PROBLEM DETAILS:
Convert the data below into a JSON list of strings, one string per line, leaving out blank lines.

DATA FOR THIS EXERCISE:
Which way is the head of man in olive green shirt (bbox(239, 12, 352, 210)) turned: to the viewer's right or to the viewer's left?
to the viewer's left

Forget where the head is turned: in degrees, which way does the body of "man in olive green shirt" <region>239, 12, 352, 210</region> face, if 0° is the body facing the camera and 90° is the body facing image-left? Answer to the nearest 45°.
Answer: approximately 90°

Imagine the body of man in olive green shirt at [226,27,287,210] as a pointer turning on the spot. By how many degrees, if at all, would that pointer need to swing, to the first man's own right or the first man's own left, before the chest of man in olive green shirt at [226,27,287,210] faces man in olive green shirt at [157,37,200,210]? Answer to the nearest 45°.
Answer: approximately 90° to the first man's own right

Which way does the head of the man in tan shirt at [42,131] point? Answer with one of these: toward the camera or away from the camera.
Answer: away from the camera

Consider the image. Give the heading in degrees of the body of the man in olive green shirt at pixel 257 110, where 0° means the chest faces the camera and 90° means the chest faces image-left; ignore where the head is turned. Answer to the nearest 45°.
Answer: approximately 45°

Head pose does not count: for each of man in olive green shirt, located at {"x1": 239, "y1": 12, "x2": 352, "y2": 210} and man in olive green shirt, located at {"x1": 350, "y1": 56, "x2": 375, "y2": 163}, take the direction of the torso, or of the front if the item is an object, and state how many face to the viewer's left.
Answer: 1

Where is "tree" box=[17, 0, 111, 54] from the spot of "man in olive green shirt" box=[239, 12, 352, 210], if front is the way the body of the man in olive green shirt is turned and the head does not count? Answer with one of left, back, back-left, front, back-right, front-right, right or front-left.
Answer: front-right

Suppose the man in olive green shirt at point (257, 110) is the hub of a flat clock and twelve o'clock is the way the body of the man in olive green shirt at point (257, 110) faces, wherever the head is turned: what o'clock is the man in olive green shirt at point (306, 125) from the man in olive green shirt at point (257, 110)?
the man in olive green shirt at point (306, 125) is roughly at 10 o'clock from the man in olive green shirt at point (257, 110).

ANSWER BOX:
[
  "Which way is the head of man in olive green shirt (bbox(239, 12, 352, 210)) turned: to the viewer's right or to the viewer's left?",
  "to the viewer's left",
  "Forget where the head is turned: in degrees, which way does the body of \"man in olive green shirt\" <region>239, 12, 352, 210</region> face, if 0° is the body facing the camera and 90° is the body facing image-left? Answer to the nearest 45°.",
  "Answer: approximately 90°",
  "Imagine the body of man in olive green shirt at [226,27,287,210] as a pointer turning on the spot. By how many degrees, if at all, would that pointer need to swing, to the first man's own right or the first man's own left, before the chest of man in olive green shirt at [226,27,287,210] faces man in olive green shirt at [157,37,200,210]? Answer to the nearest 45°.",
  "Answer: approximately 90° to the first man's own right",
  "Which way does the head of the man in tan shirt at [42,131] point? Answer with one of these: toward the camera or away from the camera.",
  "Answer: away from the camera",
  "Consider the image. Give the heading in degrees of the body of the man in olive green shirt at pixel 257 110, where 0° means the chest faces the camera and 90° means the chest faces image-left; ignore where the head is turned. Answer to the nearest 45°.",
  "Answer: approximately 45°",
  "Head pose does not count: for each of man in olive green shirt, located at {\"x1\": 239, \"y1\": 12, \"x2\": 352, \"y2\": 210} and man in olive green shirt, located at {\"x1\": 350, \"y1\": 56, \"x2\": 375, \"y2\": 163}, take the direction of the torso, or of the front if the item is an object, and state how many face to the viewer's left.",
  "Answer: 1",
  "Where is \"tree\" box=[17, 0, 111, 54] from the spot of \"man in olive green shirt\" box=[239, 12, 352, 210], if front is the way the body of the man in olive green shirt is turned and the head does not count? Answer with one of left, back, back-left, front, back-right, front-right, right or front-left.",
  "Answer: front-right",
  "Suppose the man in olive green shirt at point (257, 110) is the hub of a flat clock and twelve o'clock is the way the body of the man in olive green shirt at point (257, 110) faces, wherever the head is turned: what o'clock is the man in olive green shirt at point (306, 125) from the man in olive green shirt at point (257, 110)?",
  "the man in olive green shirt at point (306, 125) is roughly at 10 o'clock from the man in olive green shirt at point (257, 110)."
]